▶ Passage to read:
= Beginning of Section =
# High efficiency gas water heater venting through open plenum ceiling



## mccmech (Jul 6, 2011)

Sooo, I have to vent a high efficiency gas water heater, using the concentric termination fitting, vertically through an open plenum ceiling. The debate over using PVC as an exhaust pipe aside, is there an alternative to just fire wrapping the pipes?


----------



## dhal22 (Jul 30, 2010)

That's a good question. And I don't have an answer but you got me thinking.


----------



## skoronesa (Oct 27, 2015)

Air space maybe? Like run the pvc centered through large diameter round duct?

What's your concern with fire wrapping them?


----------



## wyrickmech (Mar 16, 2013)

Fire wrap would be the most effective even if the fire wrap codes have gotten a lot more stringent. If you could keep the intake and exhaust separate you could sleeve the pipe to keep it from being in the plenum.


----------



## mccmech (Jul 6, 2011)

skoronesa said:


> Air space maybe? Like run the pvc centered through large diameter round duct?
= End of Section =
▶ Information shown:
= Beginning of Section =
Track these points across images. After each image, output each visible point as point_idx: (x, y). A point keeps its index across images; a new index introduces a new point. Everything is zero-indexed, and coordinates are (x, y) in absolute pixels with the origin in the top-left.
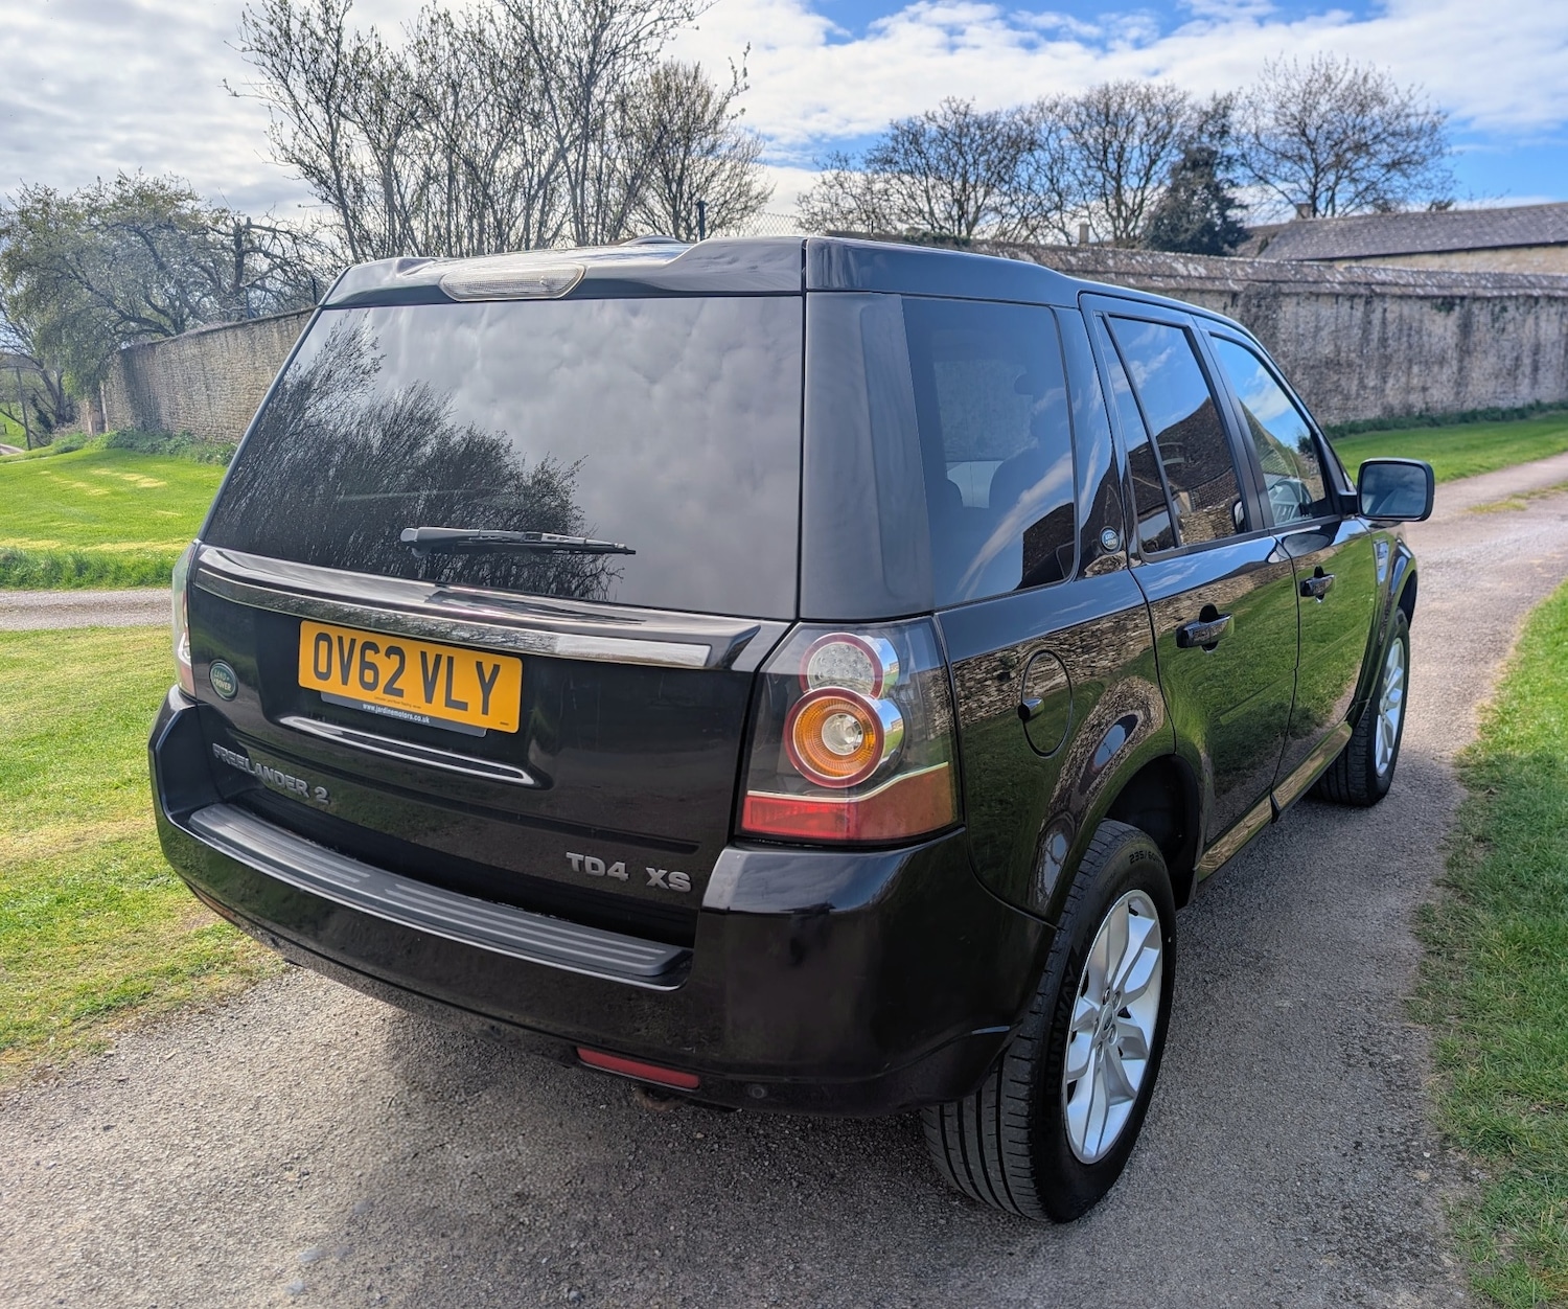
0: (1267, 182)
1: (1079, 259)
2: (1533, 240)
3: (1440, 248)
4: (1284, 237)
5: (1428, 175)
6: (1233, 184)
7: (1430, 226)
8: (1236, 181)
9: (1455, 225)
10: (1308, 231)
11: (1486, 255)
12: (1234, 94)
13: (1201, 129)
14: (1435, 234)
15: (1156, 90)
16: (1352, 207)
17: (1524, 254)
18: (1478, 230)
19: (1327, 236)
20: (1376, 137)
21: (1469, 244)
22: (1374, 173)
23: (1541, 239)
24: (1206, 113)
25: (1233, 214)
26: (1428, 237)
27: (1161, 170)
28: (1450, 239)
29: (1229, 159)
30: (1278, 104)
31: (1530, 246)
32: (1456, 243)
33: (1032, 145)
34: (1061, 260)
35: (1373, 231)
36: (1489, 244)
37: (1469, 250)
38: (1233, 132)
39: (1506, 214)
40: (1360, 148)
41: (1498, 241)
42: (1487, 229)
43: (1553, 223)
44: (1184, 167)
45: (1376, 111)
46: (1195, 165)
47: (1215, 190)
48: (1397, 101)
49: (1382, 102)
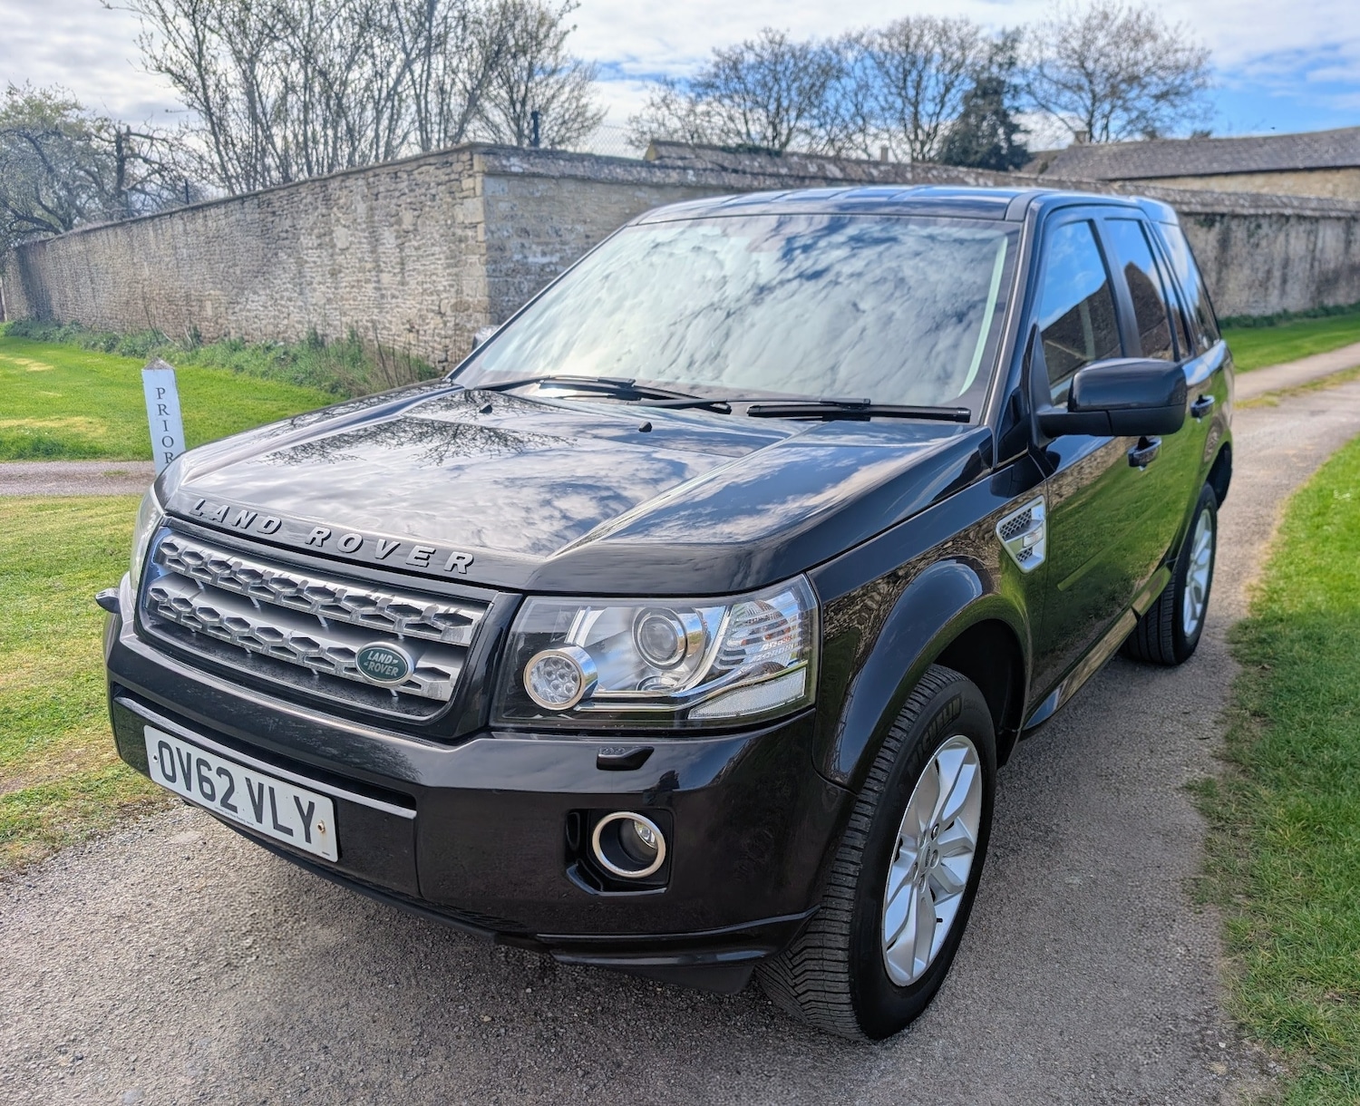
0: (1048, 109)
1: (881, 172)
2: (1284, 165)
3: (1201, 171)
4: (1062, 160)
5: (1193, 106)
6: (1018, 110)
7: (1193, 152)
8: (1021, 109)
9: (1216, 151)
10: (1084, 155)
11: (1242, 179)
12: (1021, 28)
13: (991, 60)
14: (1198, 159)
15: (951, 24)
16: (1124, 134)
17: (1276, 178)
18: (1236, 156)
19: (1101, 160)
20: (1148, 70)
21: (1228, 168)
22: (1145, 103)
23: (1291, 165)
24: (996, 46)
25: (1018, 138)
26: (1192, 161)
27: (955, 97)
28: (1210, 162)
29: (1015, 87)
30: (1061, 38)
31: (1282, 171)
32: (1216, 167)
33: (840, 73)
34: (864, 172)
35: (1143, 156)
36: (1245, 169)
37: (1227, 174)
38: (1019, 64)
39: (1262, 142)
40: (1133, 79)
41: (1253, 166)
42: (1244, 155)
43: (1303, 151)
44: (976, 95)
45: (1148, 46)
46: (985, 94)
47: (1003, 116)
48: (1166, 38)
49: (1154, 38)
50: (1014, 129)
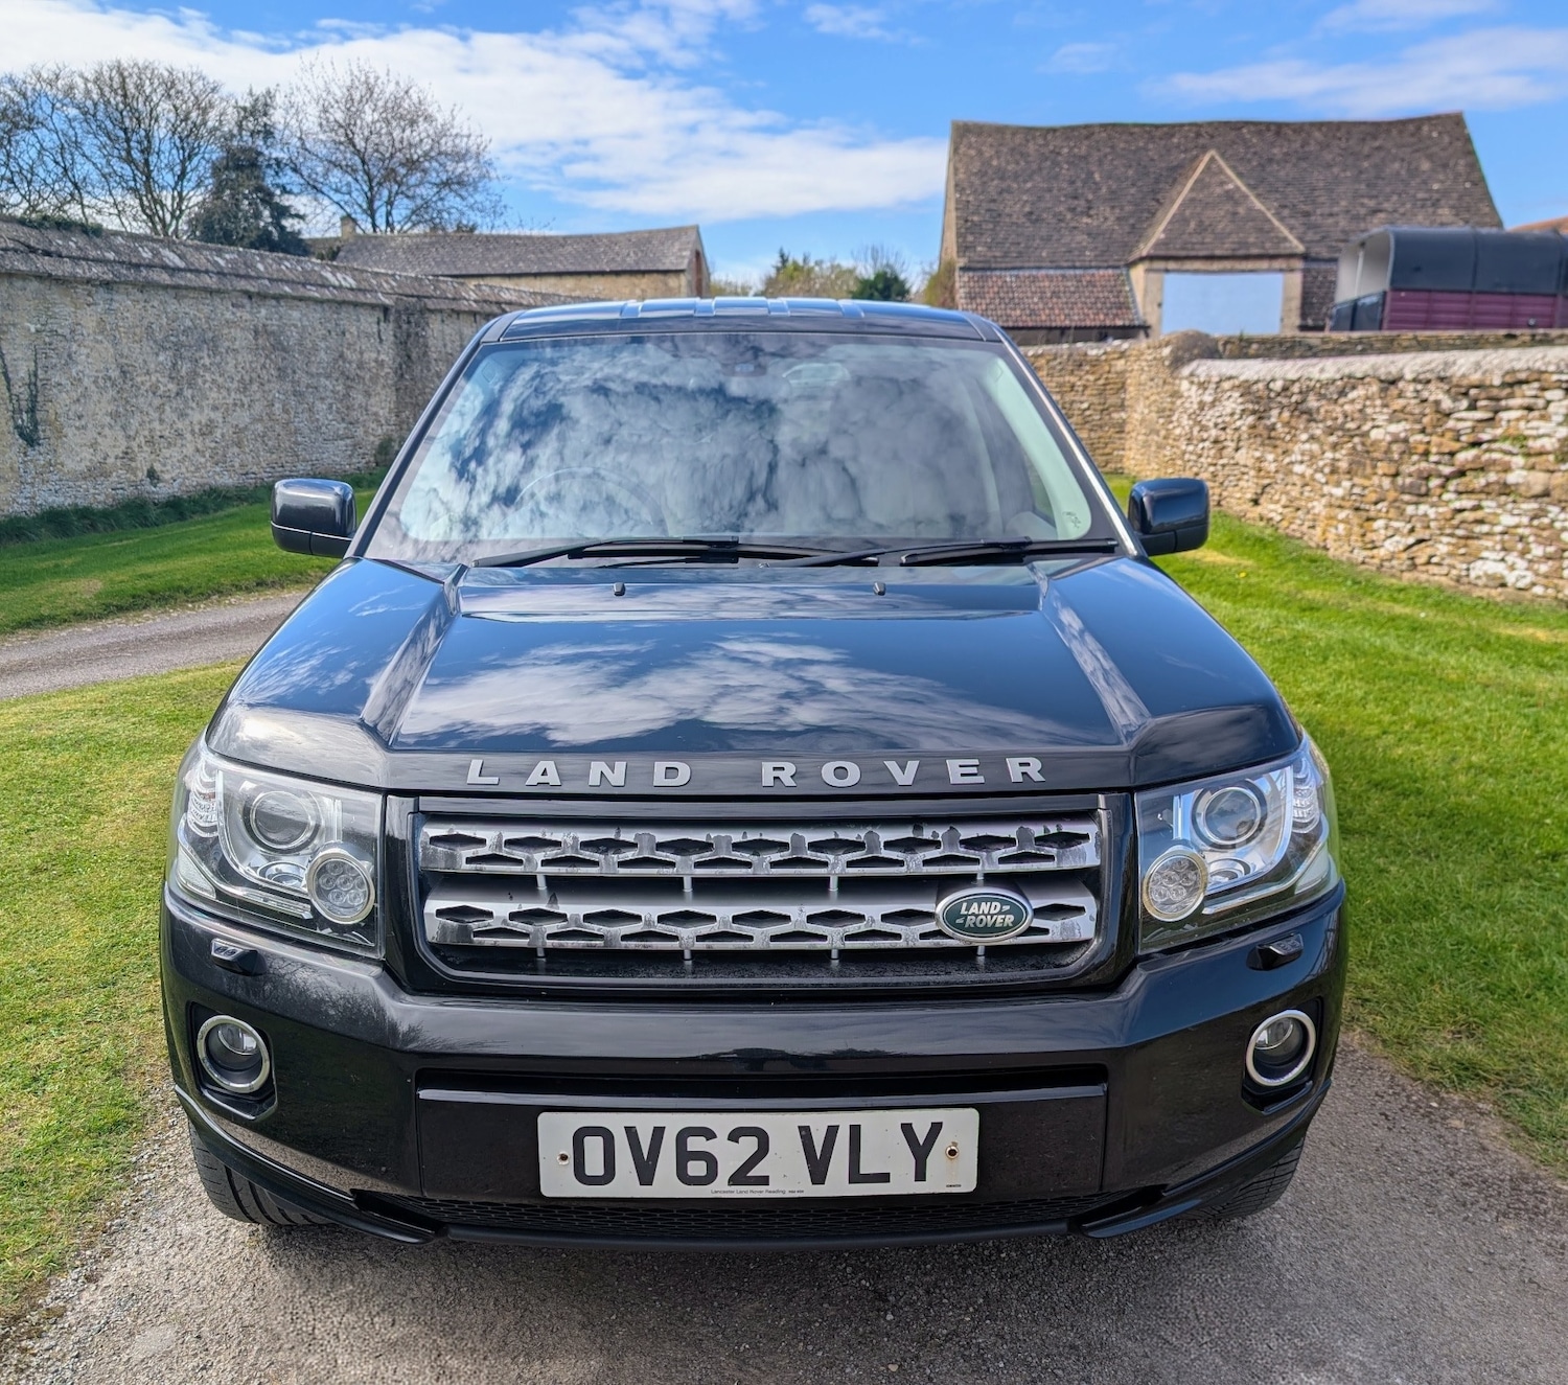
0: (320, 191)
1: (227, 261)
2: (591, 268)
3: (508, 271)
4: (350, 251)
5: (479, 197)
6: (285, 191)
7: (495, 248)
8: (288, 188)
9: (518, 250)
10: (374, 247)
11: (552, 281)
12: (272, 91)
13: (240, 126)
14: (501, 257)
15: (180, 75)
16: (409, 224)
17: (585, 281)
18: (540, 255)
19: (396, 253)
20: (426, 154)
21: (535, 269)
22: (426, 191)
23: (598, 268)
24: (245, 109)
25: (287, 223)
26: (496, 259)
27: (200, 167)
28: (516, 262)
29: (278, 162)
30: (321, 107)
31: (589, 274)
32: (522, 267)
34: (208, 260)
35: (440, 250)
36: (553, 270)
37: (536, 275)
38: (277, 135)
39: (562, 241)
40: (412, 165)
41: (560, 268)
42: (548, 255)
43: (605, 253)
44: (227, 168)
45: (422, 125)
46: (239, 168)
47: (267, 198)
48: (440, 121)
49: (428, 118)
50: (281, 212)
= End of Section =
= Beginning of Section =
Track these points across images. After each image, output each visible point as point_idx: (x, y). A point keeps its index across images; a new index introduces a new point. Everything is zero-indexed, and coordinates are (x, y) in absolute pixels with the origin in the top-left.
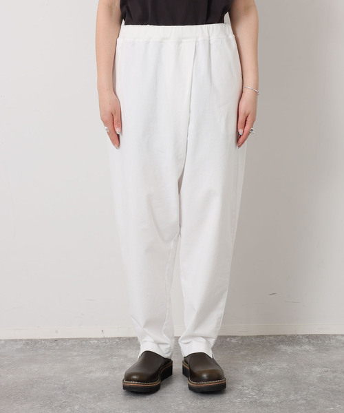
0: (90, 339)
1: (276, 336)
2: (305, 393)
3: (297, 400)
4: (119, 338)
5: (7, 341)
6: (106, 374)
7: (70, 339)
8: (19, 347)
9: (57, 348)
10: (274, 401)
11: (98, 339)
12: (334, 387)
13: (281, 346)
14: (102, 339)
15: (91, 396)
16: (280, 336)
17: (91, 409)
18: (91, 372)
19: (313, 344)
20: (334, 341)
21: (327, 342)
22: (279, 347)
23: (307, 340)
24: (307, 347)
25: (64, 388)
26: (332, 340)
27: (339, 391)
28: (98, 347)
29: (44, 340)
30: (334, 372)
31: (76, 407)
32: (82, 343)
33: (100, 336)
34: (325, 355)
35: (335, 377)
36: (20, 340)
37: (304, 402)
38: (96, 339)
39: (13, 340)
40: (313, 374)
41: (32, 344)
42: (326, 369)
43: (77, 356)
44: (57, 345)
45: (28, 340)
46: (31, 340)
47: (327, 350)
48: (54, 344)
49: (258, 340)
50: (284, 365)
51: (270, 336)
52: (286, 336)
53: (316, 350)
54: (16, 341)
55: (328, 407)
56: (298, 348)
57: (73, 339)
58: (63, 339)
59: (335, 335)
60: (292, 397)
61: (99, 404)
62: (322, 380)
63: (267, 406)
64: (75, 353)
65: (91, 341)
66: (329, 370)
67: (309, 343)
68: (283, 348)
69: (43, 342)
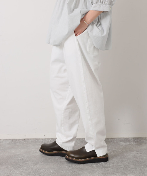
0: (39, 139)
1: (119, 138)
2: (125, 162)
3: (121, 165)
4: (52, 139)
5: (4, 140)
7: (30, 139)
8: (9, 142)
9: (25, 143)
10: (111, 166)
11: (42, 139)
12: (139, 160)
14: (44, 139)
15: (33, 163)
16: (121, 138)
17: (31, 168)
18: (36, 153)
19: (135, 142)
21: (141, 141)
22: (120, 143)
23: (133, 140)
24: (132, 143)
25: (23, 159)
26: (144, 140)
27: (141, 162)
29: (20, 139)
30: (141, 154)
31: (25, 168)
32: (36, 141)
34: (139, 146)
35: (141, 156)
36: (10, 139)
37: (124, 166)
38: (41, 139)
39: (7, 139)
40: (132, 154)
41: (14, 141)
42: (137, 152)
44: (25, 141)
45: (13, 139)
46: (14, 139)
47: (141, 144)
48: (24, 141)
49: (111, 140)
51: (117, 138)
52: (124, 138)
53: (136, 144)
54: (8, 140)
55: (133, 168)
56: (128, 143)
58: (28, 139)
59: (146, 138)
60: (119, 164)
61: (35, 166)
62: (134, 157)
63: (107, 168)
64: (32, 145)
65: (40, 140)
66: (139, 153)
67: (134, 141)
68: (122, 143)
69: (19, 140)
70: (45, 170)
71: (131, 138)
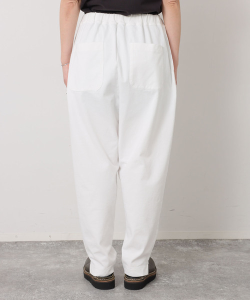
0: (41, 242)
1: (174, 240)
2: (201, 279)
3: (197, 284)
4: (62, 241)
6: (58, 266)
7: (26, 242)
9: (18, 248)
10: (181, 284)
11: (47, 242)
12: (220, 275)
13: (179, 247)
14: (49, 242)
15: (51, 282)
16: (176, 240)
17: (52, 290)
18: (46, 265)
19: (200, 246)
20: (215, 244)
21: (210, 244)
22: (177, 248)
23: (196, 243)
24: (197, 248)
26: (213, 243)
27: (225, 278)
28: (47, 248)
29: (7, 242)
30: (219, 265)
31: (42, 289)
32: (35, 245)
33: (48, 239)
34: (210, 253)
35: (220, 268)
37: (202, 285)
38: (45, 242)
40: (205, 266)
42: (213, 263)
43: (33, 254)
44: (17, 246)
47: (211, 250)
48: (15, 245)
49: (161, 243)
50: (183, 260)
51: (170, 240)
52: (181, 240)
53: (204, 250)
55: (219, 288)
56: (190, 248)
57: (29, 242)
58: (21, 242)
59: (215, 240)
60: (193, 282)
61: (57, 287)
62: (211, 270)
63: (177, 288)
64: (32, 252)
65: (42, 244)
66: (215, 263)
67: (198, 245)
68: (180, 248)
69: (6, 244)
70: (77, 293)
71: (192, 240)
= End of Section =
= Beginning of Section =
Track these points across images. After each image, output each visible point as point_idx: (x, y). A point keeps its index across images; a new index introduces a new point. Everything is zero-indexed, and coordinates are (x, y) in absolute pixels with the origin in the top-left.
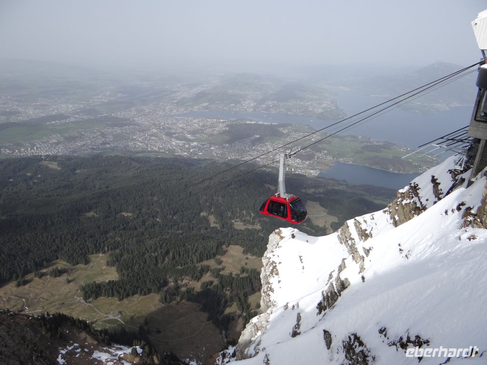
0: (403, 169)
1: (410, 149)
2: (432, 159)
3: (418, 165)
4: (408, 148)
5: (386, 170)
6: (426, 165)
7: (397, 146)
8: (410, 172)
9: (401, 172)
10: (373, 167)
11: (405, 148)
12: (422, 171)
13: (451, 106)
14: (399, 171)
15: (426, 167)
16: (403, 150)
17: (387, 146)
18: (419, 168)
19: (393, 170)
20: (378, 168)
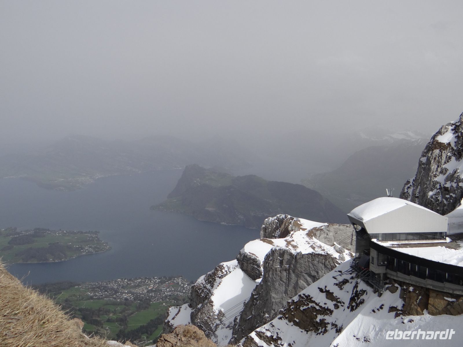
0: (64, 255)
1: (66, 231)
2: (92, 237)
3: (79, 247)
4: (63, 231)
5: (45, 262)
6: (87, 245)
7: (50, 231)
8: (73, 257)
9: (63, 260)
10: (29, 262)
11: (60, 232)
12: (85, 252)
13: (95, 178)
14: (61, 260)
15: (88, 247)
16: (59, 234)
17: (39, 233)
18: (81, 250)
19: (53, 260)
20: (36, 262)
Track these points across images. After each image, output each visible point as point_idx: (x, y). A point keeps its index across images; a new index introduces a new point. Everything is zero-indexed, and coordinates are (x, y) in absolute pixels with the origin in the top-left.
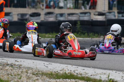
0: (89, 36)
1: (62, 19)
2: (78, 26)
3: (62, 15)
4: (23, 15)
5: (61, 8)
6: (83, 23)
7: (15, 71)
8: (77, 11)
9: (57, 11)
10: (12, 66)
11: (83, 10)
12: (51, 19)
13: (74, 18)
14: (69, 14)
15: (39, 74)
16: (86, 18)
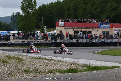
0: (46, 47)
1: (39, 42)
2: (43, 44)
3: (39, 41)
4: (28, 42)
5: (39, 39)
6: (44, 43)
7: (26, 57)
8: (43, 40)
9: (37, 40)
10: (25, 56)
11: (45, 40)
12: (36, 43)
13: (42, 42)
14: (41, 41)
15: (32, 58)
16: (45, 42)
= End of Section =
▶ Work request 1: Reproduce the water heater venting thread word for word, from "## dhal22 (Jul" up to and including "fire wrapping them?".
▶ Work request 2: In the water heater venting thread, which type of termination fitting does mccmech have to use?
The records are separate material and have nothing to do with the forum thread about venting a gas water heater.

▶ Answer section 1:
## dhal22 (Jul 30, 2010)

That's a good question. And I don't have an answer but you got me thinking.


----------



## skoronesa (Oct 27, 2015)

Air space maybe? Like run the pvc centered through large diameter round duct?

What's your concern with fire wrapping them?

▶ Answer section 2: A concentric termination fitting.